**HOW TO COMPLETE THIS TASK**.
Take the lines from the one with "- 通常 1,2,3 维度的键" through the last line of the material below and write them out exactly, without any pictures.

**DATA PROVIDED**.
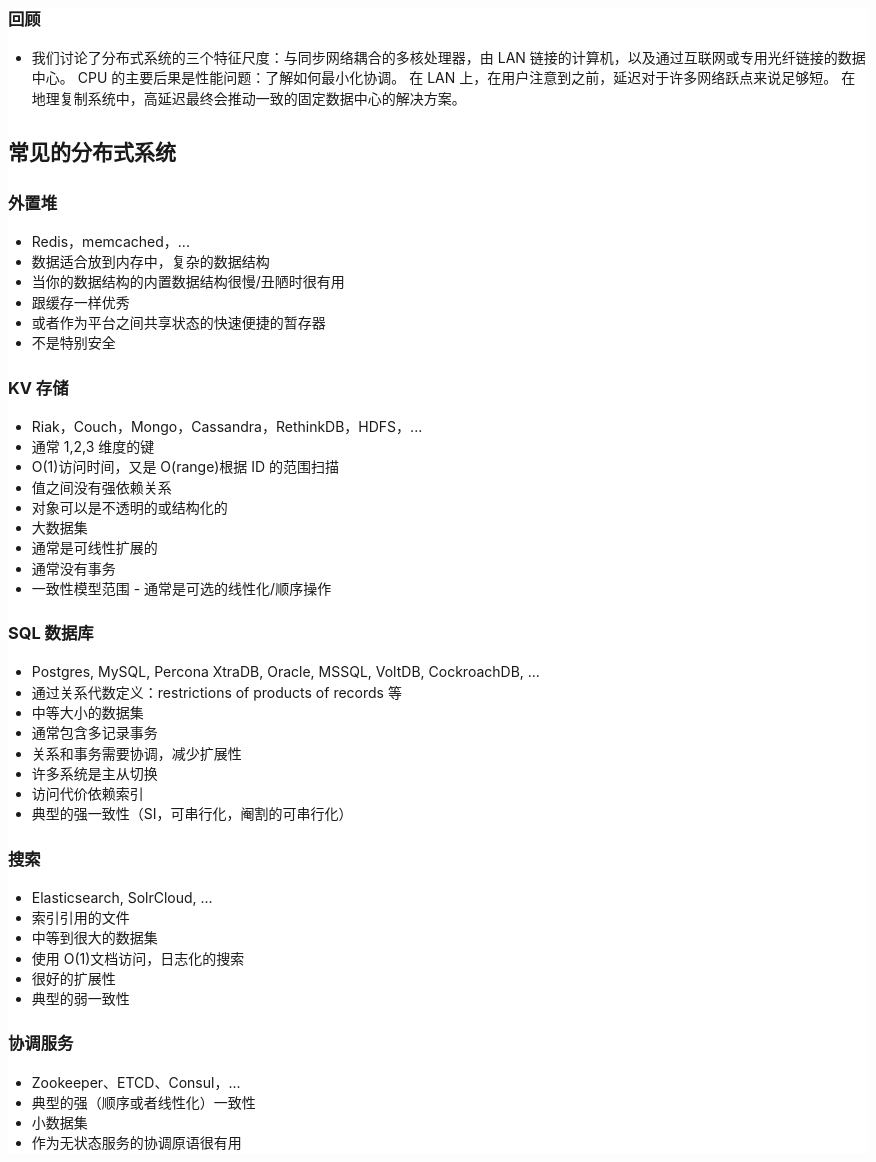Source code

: ### 回顾

- 我们讨论了分布式系统的三个特征尺度：与同步网络耦合的多核处理器，由 LAN 链接的计算机，以及通过互联网或专用光纤链接的数据中心。 CPU 的主要后果是性能问题：了解如何最小化协调。 在 LAN 上，在用户注意到之前，延迟对于许多网络跃点来说足够短。 在地理复制系统中，高延迟最终会推动一致的固定数据中心的解决方案。

## 常见的分布式系统

### 外置堆

- Redis，memcached，...
- 数据适合放到内存中，复杂的数据结构
- 当你的数据结构的内置数据结构很慢/丑陋时很有用
- 跟缓存一样优秀
- 或者作为平台之间共享状态的快速便捷的暂存器
- 不是特别安全

### KV 存储

- Riak，Couch，Mongo，Cassandra，RethinkDB，HDFS，...
- 通常 1,2,3 维度的键
- O(1)访问时间，又是 O(range)根据 ID 的范围扫描
- 值之间没有强依赖关系
- 对象可以是不透明的或结构化的
- 大数据集
- 通常是可线性扩展的
- 通常没有事务
- 一致性模型范围 - 通常是可选的线性化/顺序操作

### SQL 数据库

- Postgres, MySQL, Percona XtraDB, Oracle, MSSQL, VoltDB, CockroachDB, ...
- 通过关系代数定义：restrictions of products of records 等
- 中等大小的数据集
- 通常包含多记录事务
- 关系和事务需要协调，减少扩展性
- 许多系统是主从切换
- 访问代价依赖索引
- 典型的强一致性（SI，可串行化，阉割的可串行化）

### 搜索

- Elasticsearch, SolrCloud, ...
- 索引引用的文件
- 中等到很大的数据集
- 使用 O(1)文档访问，日志化的搜索
- 很好的扩展性
- 典型的弱一致性

### 协调服务

- Zookeeper、ETCD、Consul，...
- 典型的强（顺序或者线性化）一致性
- 小数据集
- 作为无状态服务的协调原语很有用
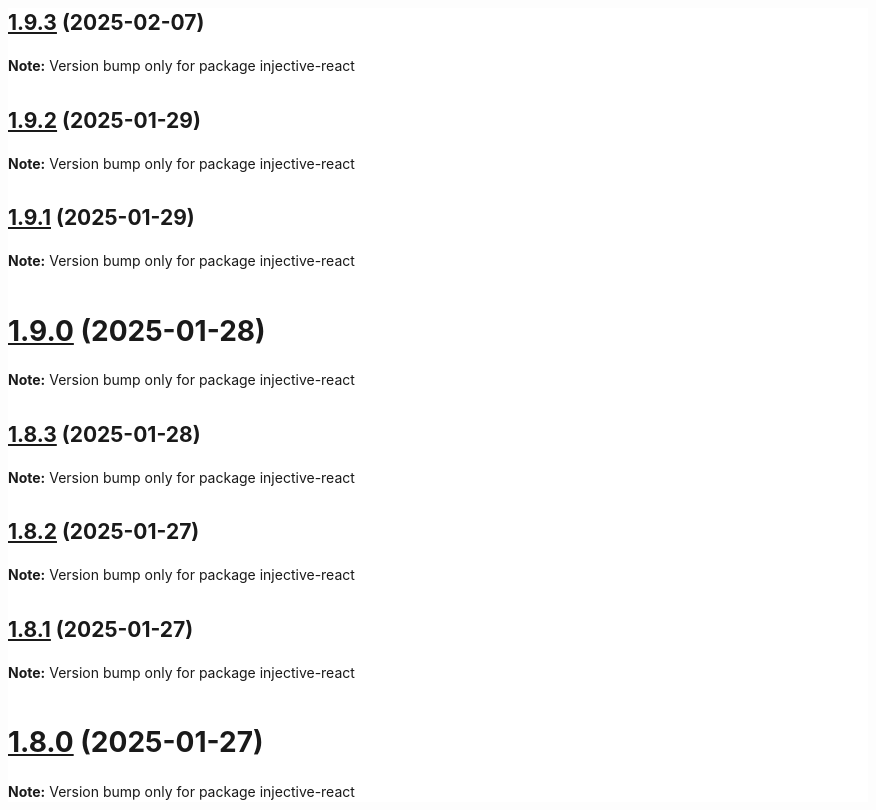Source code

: ## [1.9.3](https://github.com/hyperweb-io/interchainjs/compare/injective-react@1.9.2...injective-react@1.9.3) (2025-02-07)

**Note:** Version bump only for package injective-react

## [1.9.2](https://github.com/hyperweb-io/interchainjs/compare/injective-react@1.9.1...injective-react@1.9.2) (2025-01-29)

**Note:** Version bump only for package injective-react

## [1.9.1](https://github.com/hyperweb-io/interchainjs/compare/injective-react@1.9.0...injective-react@1.9.1) (2025-01-29)

**Note:** Version bump only for package injective-react

# [1.9.0](https://github.com/hyperweb-io/interchainjs/compare/injective-react@1.8.3...injective-react@1.9.0) (2025-01-28)

**Note:** Version bump only for package injective-react

## [1.8.3](https://github.com/hyperweb-io/interchainjs/compare/injective-react@1.8.2...injective-react@1.8.3) (2025-01-28)

**Note:** Version bump only for package injective-react

## [1.8.2](https://github.com/hyperweb-io/interchainjs/compare/injective-react@1.8.1...injective-react@1.8.2) (2025-01-27)

**Note:** Version bump only for package injective-react

## [1.8.1](https://github.com/hyperweb-io/interchainjs/compare/injective-react@1.8.0...injective-react@1.8.1) (2025-01-27)

**Note:** Version bump only for package injective-react

# [1.8.0](https://github.com/hyperweb-io/interchainjs/compare/injective-react@1.7.8...injective-react@1.8.0) (2025-01-27)

**Note:** Version bump only for package injective-react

**COMPLETED EXERCISE**.
- 通常 1,2,3 维度的键
- O(1)访问时间，又是 O(range)根据 ID 的范围扫描
- 值之间没有强依赖关系
- 对象可以是不透明的或结构化的
- 大数据集
- 通常是可线性扩展的
- 通常没有事务
- 一致性模型范围 - 通常是可选的线性化/顺序操作

### SQL 数据库

- Postgres, MySQL, Percona XtraDB, Oracle, MSSQL, VoltDB, CockroachDB, ...
- 通过关系代数定义：restrictions of products of records 等
- 中等大小的数据集
- 通常包含多记录事务
- 关系和事务需要协调，减少扩展性
- 许多系统是主从切换
- 访问代价依赖索引
- 典型的强一致性（SI，可串行化，阉割的可串行化）

### 搜索

- Elasticsearch, SolrCloud, ...
- 索引引用的文件
- 中等到很大的数据集
- 使用 O(1)文档访问，日志化的搜索
- 很好的扩展性
- 典型的弱一致性

### 协调服务

- Zookeeper、ETCD、Consul，...
- 典型的强（顺序或者线性化）一致性
- 小数据集
- 作为无状态服务的协调原语很有用
Source code

: ## [1.9.3](https://github.com/hyperweb-io/interchainjs/compare/injective-react@1.9.2...injective-react@1.9.3) (2025-02-07)

**Note:** Version bump only for package injective-react

## [1.9.2](https://github.com/hyperweb-io/interchainjs/compare/injective-react@1.9.1...injective-react@1.9.2) (2025-01-29)

**Note:** Version bump only for package injective-react

## [1.9.1](https://github.com/hyperweb-io/interchainjs/compare/injective-react@1.9.0...injective-react@1.9.1) (2025-01-29)

**Note:** Version bump only for package injective-react

# [1.9.0](https://github.com/hyperweb-io/interchainjs/compare/injective-react@1.8.3...injective-react@1.9.0) (2025-01-28)

**Note:** Version bump only for package injective-react

## [1.8.3](https://github.com/hyperweb-io/interchainjs/compare/injective-react@1.8.2...injective-react@1.8.3) (2025-01-28)

**Note:** Version bump only for package injective-react

## [1.8.2](https://github.com/hyperweb-io/interchainjs/compare/injective-react@1.8.1...injective-react@1.8.2) (2025-01-27)

**Note:** Version bump only for package injective-react

## [1.8.1](https://github.com/hyperweb-io/interchainjs/compare/injective-react@1.8.0...injective-react@1.8.1) (2025-01-27)

**Note:** Version bump only for package injective-react

# [1.8.0](https://github.com/hyperweb-io/interchainjs/compare/injective-react@1.7.8...injective-react@1.8.0) (2025-01-27)

**Note:** Version bump only for package injective-react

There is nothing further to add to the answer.